Lettre de la Santé publique sur François Blais: «On est allé un peu loin», admet Dubé

«Je pense que le suicide c'est toujours un sujet qui est excessivement délicat. Je peux comprendre pourquoi la Santé publique à pris cette [position], mais je pense qu'on est allé un peu loin», admet Christian Dubé. 

Le ministre de la Santé, Christian Dubé, pense que la Santé publique «est allée un peu loin» au sujet du dernier livre de François Blais, Le garçon aux pieds à l'envers, dans lequel il est question de suicide.


«Je pense que le suicide c'est toujours un sujet qui est excessivement délicat. Je peux comprendre pourquoi la Santé publique à pris cette [position], mais je pense qu'on est allé un peu loin», a admis Christian Dubé en mêlée de presse. 

Une lettre de la Santé publique adressée notamment aux directeurs de santé publique demande aux professionnels du milieu scolaire de ne pas parler ou promouvoir le dernier roman de François Blais, car il aborde la question du suicide.

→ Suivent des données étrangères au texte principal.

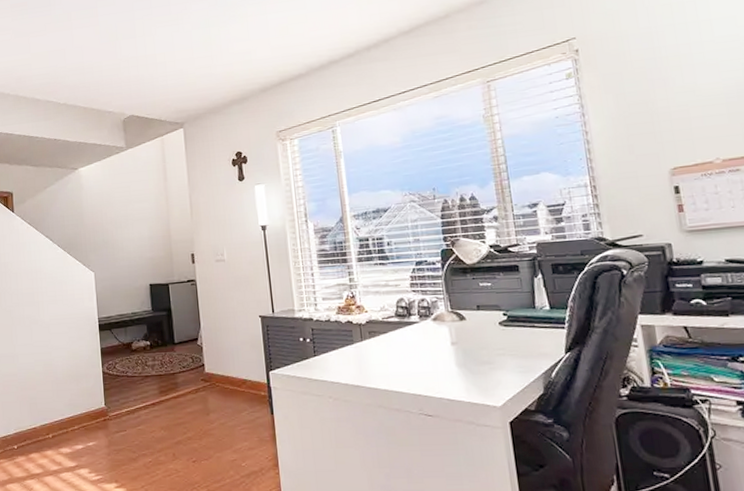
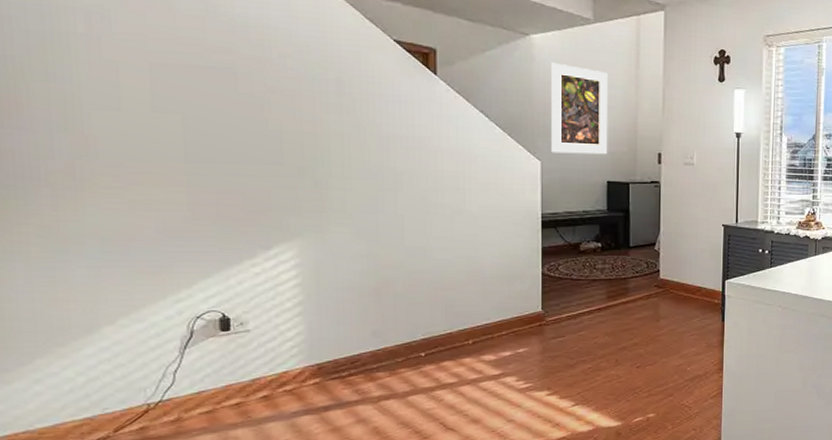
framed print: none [96,188,148,264] -> present [551,62,609,155]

«La lecture du roman pourrait affecter les jeunes présentant des vulnérabilités. Ces derniers pourraient notamment adopter des comportements suicidaires par imitation.»

On ajoutait : «Il est capital de ne pas attirer l’attention et la curiosité du public sur ce livre. Ainsi, il est recommandé d’éviter les communications aux médias ou au grand public sur le roman», indique-t-on dans la lettre dont le Soleil a obtenu copie.

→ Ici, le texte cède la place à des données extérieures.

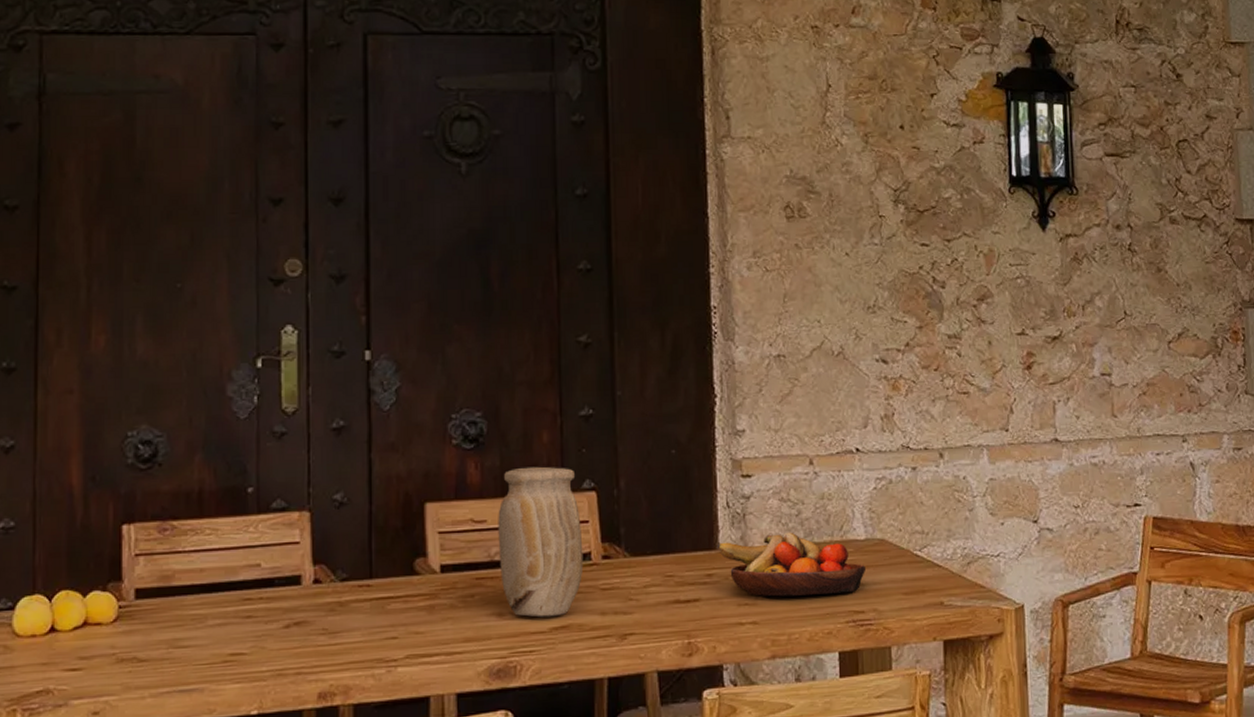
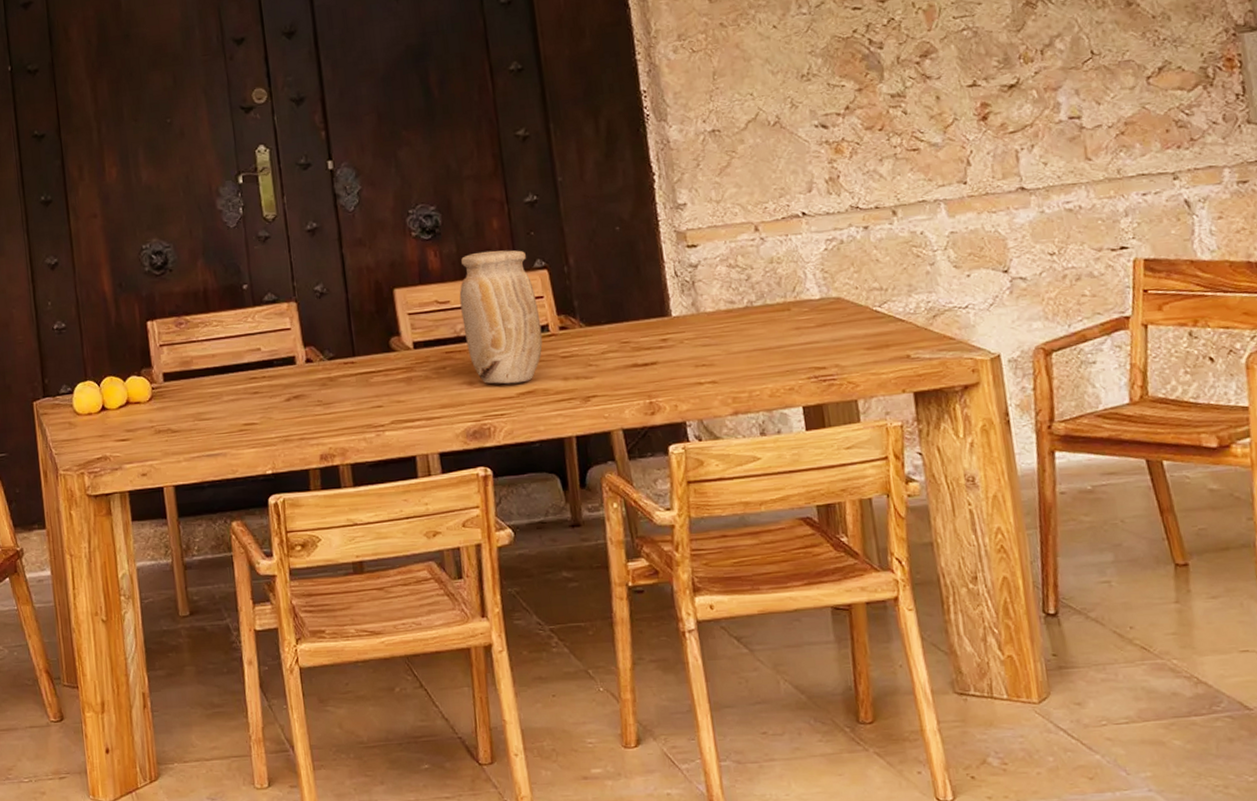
fruit bowl: present [717,532,867,597] -> none [669,295,824,357]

«Pour moi, la liberté de presse et la liberté d'expression c'est important», a ajouté le ministre de la Santé. 

Questionné à savoir s’il était d’accord avec son collègue de la Santé, le ministre responsable des Services sociaux, Lionel Carmant a répondu : «Est-ce que ça va trop loin ? Je ne suis pas certain. Je crois qu'il faut quand même sensibiliser les gens aux risques du suicide.»

Le cabinet du ministre de l’Éducation, Bernard Drainville, a indiqué : «nous ne produisons pas de liste d’œuvres “approuvées” en raison de l’évolution constante de la littérature et pour protéger la liberté d’expression. Il revient aux enseignants de faire des choix en fonction des objectifs d’apprentissage. Toutefois, nous sommes d’avis que ce type de roman doit être utilisé avec prudence, comme le font les enseignantes et les enseignants lorsqu’ils font leur choix de lecture.»

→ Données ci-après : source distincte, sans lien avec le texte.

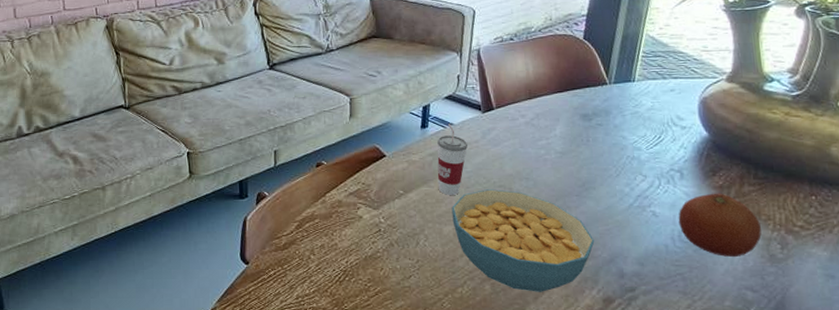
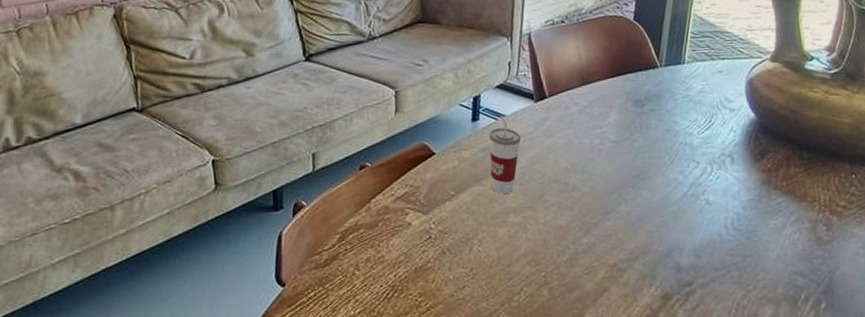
cereal bowl: present [451,189,595,292] -> none [506,184,652,294]
fruit: present [678,193,762,258] -> none [730,176,809,243]

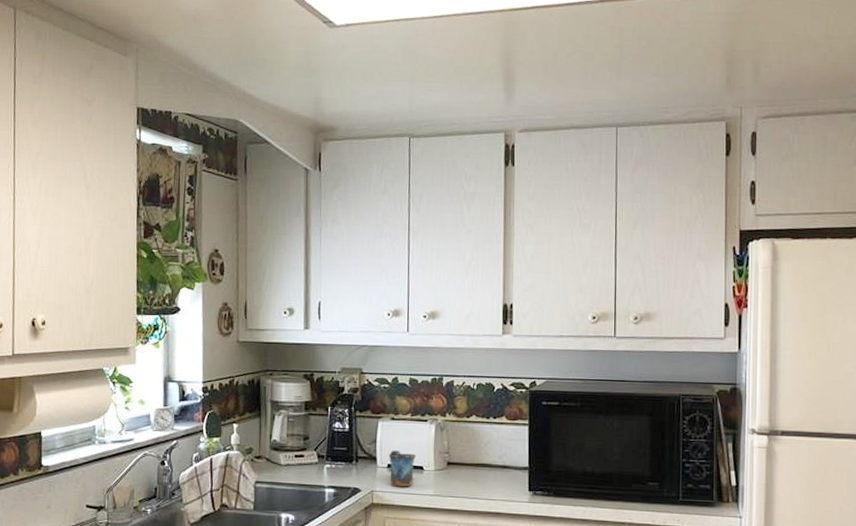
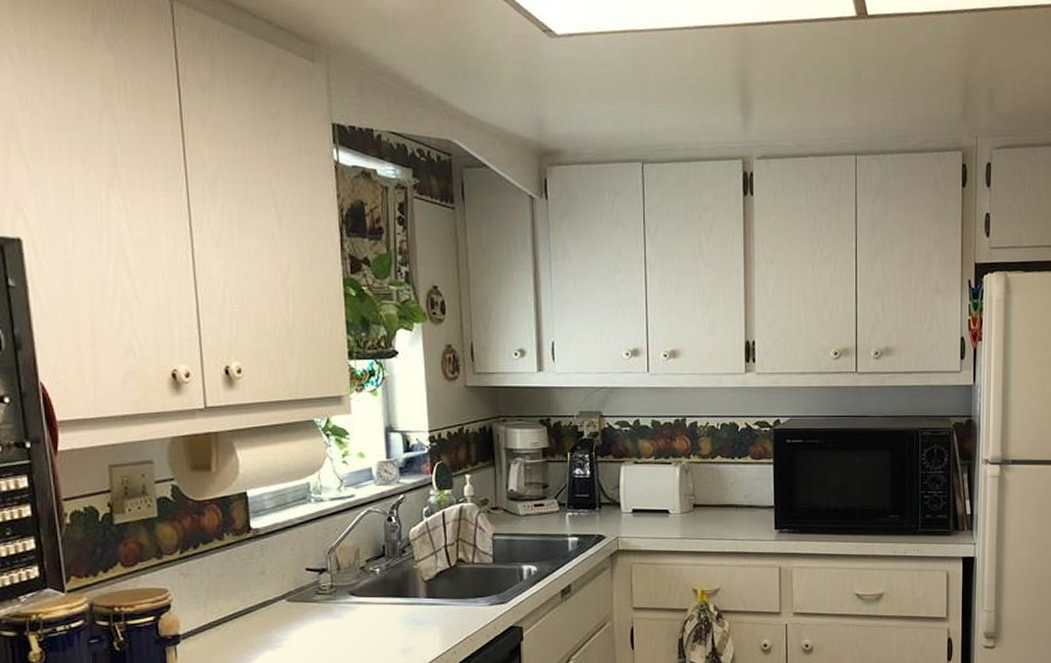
mug: present [388,450,417,487] -> none [632,495,662,532]

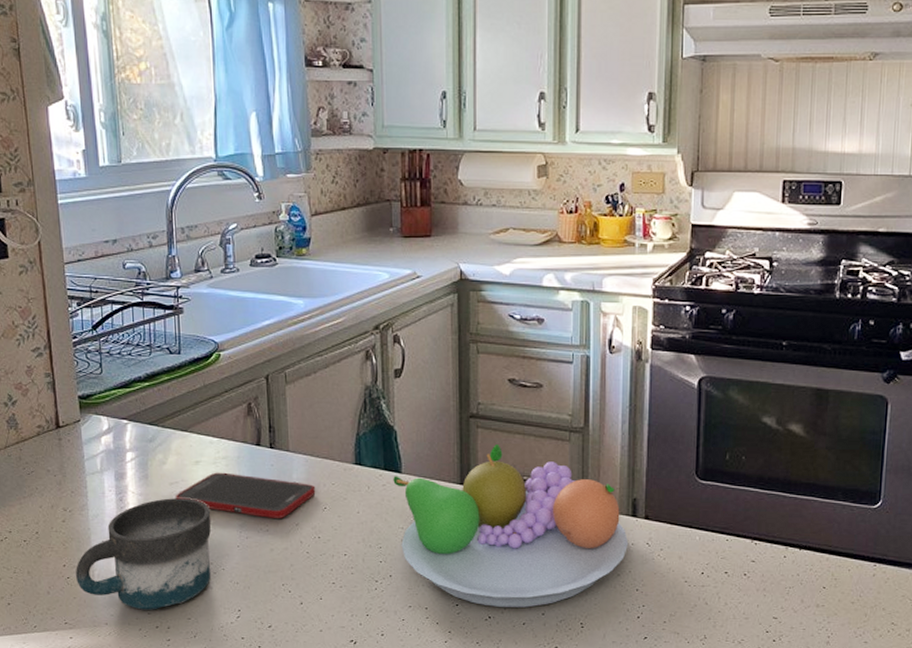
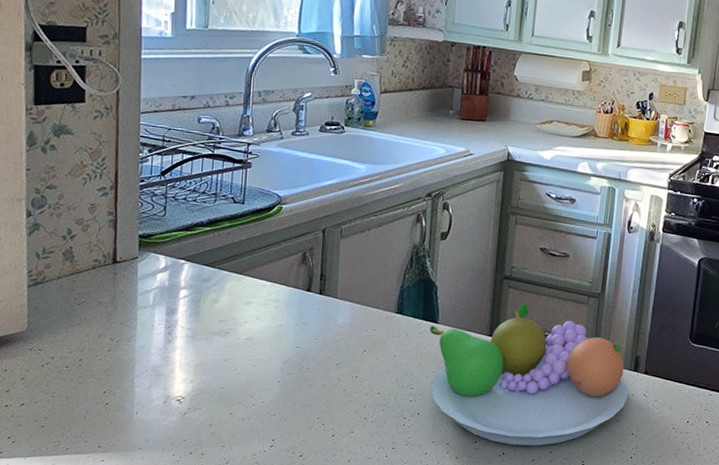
mug: present [76,498,211,610] -> none [115,334,257,437]
cell phone: present [175,472,316,518] -> none [223,313,358,358]

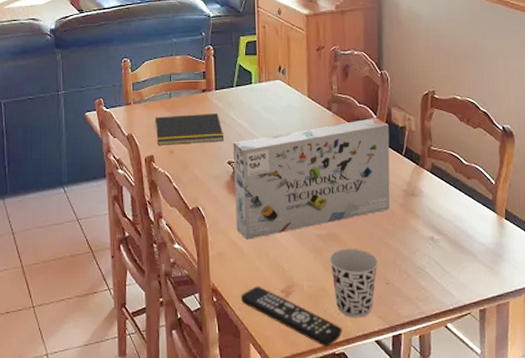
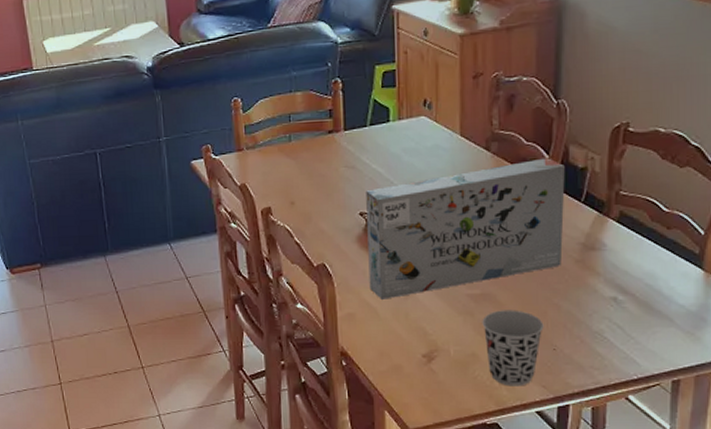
notepad: present [154,113,223,145] -> none [271,158,354,196]
remote control: present [240,286,343,347] -> none [374,350,496,417]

Le ministre de la Culture, Mathieu Lacombe, a affirmé, quant à lui, qu’il faut être prudent lorsqu’il est question de la liberté créatrice des artistes. «Je crois dans le jugement de ces derniers pour être conscient des répercussions que leur art peut avoir sur le public. J’ai aussi une grande confiance dans le jugement et l’accompagnement des enseignants ou des intervenants en milieu scolaire pour faire face à ce type de lecture», a-t-il indiqué par écrit. 

Pour sa part, le premier ministre François Legault a dit qu’il fallait être prudent avec la manière dont on abordait le suicide. «Le suicide chez les jeunes, c'est un sujet qui me préoccupe et qui m'attriste [...] Par contre, il faut protéger la liberté d'expression», a-t-il affirmé.

«Mettre un livre à l'index est totalement injustifié»

Le Parti québécois soutient que l’approche de la Santé publique n’est pas la bonne. «Le suicide est un sujet très délicat qu’il ne faut surtout pas banaliser. Or, mettre un livre à l'index est totalement injustifié. C'est plutôt par le dialogue, en ouvrant la discussion que les enseignants notamment peuvent intervenir, accompagner et encadrer les jeunes face au phénomène du suicide», a dit le porte-parole du Parti Québécois en matière de Santé, Joël Arseneau. 

La lettre de la Santé publique fait nommément référence au fait que le livre de François Blais  «a été publié à titre posthume après que l’auteur se soit suicidé en mai 2022».

La missive avait soulevé l’ire de la maison d’édition de l’auteur, Fides. Dans une lettre, elle affirme que les autorités «s’autorisent ainsi à faire quelque chose que nous, la maison d’édition, dans un souci éthique, nous sommes abstenus de faire dans la promotion du livre : diffuser largement ce qui a conduit l’auteur à sa mort.»

Le milieu littéraire a aussi fortement réagi à la lettre. Certains acteurs comparaient même le geste de la Santé publique à de la censure.